Я провел неделю после похорон отца в его кабинете, служившим ему убежищем и чем-то вроде монастырской кельи в теченье последних 55 лет его жизни, за разборкой бумаг, хранившихся в ящиках его огромного стола, которые в детстве казались мне бездонными. Этот кабинет – наверно, лучшее место для поминовения и размышлений о том, чем была его жизнь. Та ее часть, которой я был свидетелем, и та, более важная, о которой я знаю из его и маминых обрывочных воспоминаний. О себе он обычно рассказывал только в связи с историями других людей, или отвечая на прямой вопрос.
     Про такой уход из жизни говорят – «умер, как святой».  На рассвете, во сне, через день после Йом Кипур... Его лицо в гробу в день похорон было абсолютно спокойным, как у человека, полностью приготовившегося к смерти. Я успел пообщаться с ним за две недели до его ухода. Его разум был в полной силе, мы обсуждали многое,  и в том числе меру человеческих бедствий и страданий. Свое немощное положение лежачего больного он переносил стоически. Когда я в какой-то трудный момент попытался привлечь библейские примеры, он коротко кивнул, и мне стало ясно, что он давно уже все на себя примерил.
     Одной из последних публикаций, где упоминается его имя, стала книга С. Ефимова, альпиниста, одного из лучших папиных учеников, взошедшего на Эверест в составе первой российской команды, в формировании которой отец привлекал живейшее участие, о чем ниже. Эта книга описывает восхождение группы Ефимова на Макалу, один из самых зловещих гималайских пиков. Первая глава этой книги озаглавлена: «Абрам Кикоин и Дон Кихот». Я думаю, что это сравнение наилучшим и почти исчерпывающим образом определяет личность моего отца. Большая чугунная фигура Дон Кихота каслинского литья стояла на отцовском столе последние сорок пять лет, а маленькая ее копия стоит сейчас на моем столе здесь в Израиле.

===============

> _УПРАЖНЕНИЯ_
A - Ответьте на вопросы по тексту об отце, каждый ответ дайте с новой строки и с той же пометкой:
(i) Сколько времени после похорон продолжалась разборка бумаг в кабинете отца?
(ii) Через сколько времени после Йом Кипур отец умер?
(iii) Как озаглавлена первая глава книги С. Ефимова?
B - Дословно перепишите фрагмент текста об отце, начиная со слов "Одной из последних" и заканчивая словами "здесь в Израиле." включительно.

> _ИСХОДНЫЕ ДАННЫЕ_
===============

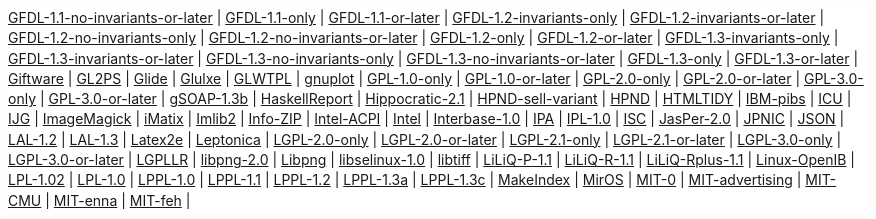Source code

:[GFDL-1.1-no-invariants-or-later](http://vocab.fairdatacollective.org/gdmt/GFDL1.1noinvariantsorlater)  |  [GFDL-1.1-only](http://vocab.fairdatacollective.org/gdmt/GFDL1.1only)  |  [GFDL-1.1-or-later](http://vocab.fairdatacollective.org/gdmt/GFDL1.1orlater)  |  [GFDL-1.2-invariants-only](http://vocab.fairdatacollective.org/gdmt/GFDL1.2invariantsonly)  |  [GFDL-1.2-invariants-or-later](http://vocab.fairdatacollective.org/gdmt/GFDL1.2invariantsorlater)  |  [GFDL-1.2-no-invariants-only](http://vocab.fairdatacollective.org/gdmt/GFDL1.2noinvariantsonly)  |  [GFDL-1.2-no-invariants-or-later](http://vocab.fairdatacollective.org/gdmt/GFDL1.2noinvariantsorlater)  |  [GFDL-1.2-only](http://vocab.fairdatacollective.org/gdmt/GFDL1.2only)  |  [GFDL-1.2-or-later](http://vocab.fairdatacollective.org/gdmt/GFDL1.2orlater)  |  [GFDL-1.3-invariants-only](http://vocab.fairdatacollective.org/gdmt/GFDL1.3invariantsonly)  |  [GFDL-1.3-invariants-or-later](http://vocab.fairdatacollective.org/gdmt/GFDL1.3invariantsorlater)  |  [GFDL-1.3-no-invariants-only](http://vocab.fairdatacollective.org/gdmt/GFDL1.3noinvariantsonly)  |  [GFDL-1.3-no-invariants-or-later](http://vocab.fairdatacollective.org/gdmt/GFDL1.3noinvariantsorlater)  |  [GFDL-1.3-only](http://vocab.fairdatacollective.org/gdmt/GFDL1.3only)  |  [GFDL-1.3-or-later](http://vocab.fairdatacollective.org/gdmt/GFDL1.3orlater)  |  [Giftware](http://vocab.fairdatacollective.org/gdmt/Giftware)  |  [GL2PS](http://vocab.fairdatacollective.org/gdmt/GL2PS)  |  [Glide](http://vocab.fairdatacollective.org/gdmt/Glide)  |  [Glulxe](http://vocab.fairdatacollective.org/gdmt/Glulxe)  |  [GLWTPL](http://vocab.fairdatacollective.org/gdmt/GLWTPL)  |  [gnuplot](http://vocab.fairdatacollective.org/gdmt/gnuplot)  |  [GPL-1.0-only](http://vocab.fairdatacollective.org/gdmt/GPL1.0only)  |  [GPL-1.0-or-later](http://vocab.fairdatacollective.org/gdmt/GPL1.0orlater)  |  [GPL-2.0-only](http://vocab.fairdatacollective.org/gdmt/GPL2.0only)  |  [GPL-2.0-or-later](http://vocab.fairdatacollective.org/gdmt/GPL2.0orlater)  |  [GPL-3.0-only](http://vocab.fairdatacollective.org/gdmt/GPL3.0only)  |  [GPL-3.0-or-later](http://vocab.fairdatacollective.org/gdmt/GPL3.0orlater)  |  [gSOAP-1.3b](http://vocab.fairdatacollective.org/gdmt/gSOAP1.3b)  |  [HaskellReport](http://vocab.fairdatacollective.org/gdmt/HaskellReport)  |  [Hippocratic-2.1](http://vocab.fairdatacollective.org/gdmt/Hippocratic2.1)  |  [HPND-sell-variant](http://vocab.fairdatacollective.org/gdmt/HPNDsellvariant)  |  [HPND](http://vocab.fairdatacollective.org/gdmt/HPND)  |  [HTMLTIDY](http://vocab.fairdatacollective.org/gdmt/HTMLTIDY)  |  [IBM-pibs](http://vocab.fairdatacollective.org/gdmt/IBMpibs)  |  [ICU](http://vocab.fairdatacollective.org/gdmt/ICU)  |  [IJG](http://vocab.fairdatacollective.org/gdmt/IJG)  |  [ImageMagick](http://vocab.fairdatacollective.org/gdmt/ImageMagick)  |  [iMatix](http://vocab.fairdatacollective.org/gdmt/iMatix)  |  [Imlib2](http://vocab.fairdatacollective.org/gdmt/Imlib2)  |  [Info-ZIP](http://vocab.fairdatacollective.org/gdmt/InfoZIP)  |  [Intel-ACPI](http://vocab.fairdatacollective.org/gdmt/IntelACPI)  |  [Intel](http://vocab.fairdatacollective.org/gdmt/Intel)  |  [Interbase-1.0](http://vocab.fairdatacollective.org/gdmt/Interbase1.0)  |  [IPA](http://vocab.fairdatacollective.org/gdmt/IPA)  |  [IPL-1.0](http://vocab.fairdatacollective.org/gdmt/IPL1.0)  |  [ISC](http://vocab.fairdatacollective.org/gdmt/ISC)  |  [JasPer-2.0](http://vocab.fairdatacollective.org/gdmt/JasPer2.0)  |  [JPNIC](http://vocab.fairdatacollective.org/gdmt/JPNIC)  |  [JSON](http://vocab.fairdatacollective.org/gdmt/JSON)  |  [LAL-1.2](http://vocab.fairdatacollective.org/gdmt/LAL1.2)  |  [LAL-1.3](http://vocab.fairdatacollective.org/gdmt/LAL1.3)  |  [Latex2e](http://vocab.fairdatacollective.org/gdmt/Latex2e)  |  [Leptonica](http://vocab.fairdatacollective.org/gdmt/Leptonica)  |  [LGPL-2.0-only](http://vocab.fairdatacollective.org/gdmt/LGPL2.0only)  |  [LGPL-2.0-or-later](http://vocab.fairdatacollective.org/gdmt/LGPL2.0orlater)  |  [LGPL-2.1-only](http://vocab.fairdatacollective.org/gdmt/LGPL2.1only)  |  [LGPL-2.1-or-later](http://vocab.fairdatacollective.org/gdmt/LGPL2.1orlater)  |  [LGPL-3.0-only](http://vocab.fairdatacollective.org/gdmt/LGPL3.0only)  |  [LGPL-3.0-or-later](http://vocab.fairdatacollective.org/gdmt/LGPL3.0orlater)  |  [LGPLLR](http://vocab.fairdatacollective.org/gdmt/LGPLLR)  |  [libpng-2.0](http://vocab.fairdatacollective.org/gdmt/libpng2.0)  |  [Libpng](http://vocab.fairdatacollective.org/gdmt/Libpng)  |  [libselinux-1.0](http://vocab.fairdatacollective.org/gdmt/libselinux1.0)  |  [libtiff](http://vocab.fairdatacollective.org/gdmt/libtiff)  |  [LiLiQ-P-1.1](http://vocab.fairdatacollective.org/gdmt/LiLiQP1.1)  |  [LiLiQ-R-1.1](http://vocab.fairdatacollective.org/gdmt/LiLiQR1.1)  |  [LiLiQ-Rplus-1.1](http://vocab.fairdatacollective.org/gdmt/LiLiQRplus1.1)  |  [Linux-OpenIB](http://vocab.fairdatacollective.org/gdmt/LinuxOpenIB)  |  [LPL-1.02](http://vocab.fairdatacollective.org/gdmt/LPL1.02)  |  [LPL-1.0](http://vocab.fairdatacollective.org/gdmt/LPL1.0)  |  [LPPL-1.0](http://vocab.fairdatacollective.org/gdmt/LPPL1.0)  |  [LPPL-1.1](http://vocab.fairdatacollective.org/gdmt/LPPL1.1)  |  [LPPL-1.2](http://vocab.fairdatacollective.org/gdmt/LPPL1.2)  |  [LPPL-1.3a](http://vocab.fairdatacollective.org/gdmt/LPPL1.3a)  |  [LPPL-1.3c](http://vocab.fairdatacollective.org/gdmt/LPPL1.3c)  |  [MakeIndex](http://vocab.fairdatacollective.org/gdmt/MakeIndex)  |  [MirOS](http://vocab.fairdatacollective.org/gdmt/MirOS)  |  [MIT-0](http://vocab.fairdatacollective.org/gdmt/MIT0)  |  [MIT-advertising](http://vocab.fairdatacollective.org/gdmt/MITadvertising)  |  [MIT-CMU](http://vocab.fairdatacollective.org/gdmt/MITCMU)  |  [MIT-enna](http://vocab.fairdatacollective.org/gdmt/MITenna)  |  [MIT-feh](http://vocab.fairdatacollective.org/gdmt/MITfeh)  |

===============

> _ОТВЕТЫ К ЗАДАНИЯМ_
A -
(i) Неделю.
(ii) Через день.
(iii) «Абрам Кикоин и Дон Кихот».

B -
Одной из последних публикаций, где упоминается его имя, стала книга С. Ефимова, альпиниста, одного из лучших папиных учеников, взошедшего на Эверест в составе первой российской команды, в формировании которой отец привлекал живейшее участие, о чем ниже. Эта книга описывает восхождение группы Ефимова на Макалу, один из самых зловещих гималайских пиков. Первая глава этой книги озаглавлена: «Абрам Кикоин и Дон Кихот». Я думаю, что это сравнение наилучшим и почти исчерпывающим образом определяет личность моего отца. Большая чугунная фигура Дон Кихота каслинского литья стояла на отцовском столе последние сорок пять лет, а маленькая ее копия стоит сейчас на моем столе здесь в Израиле.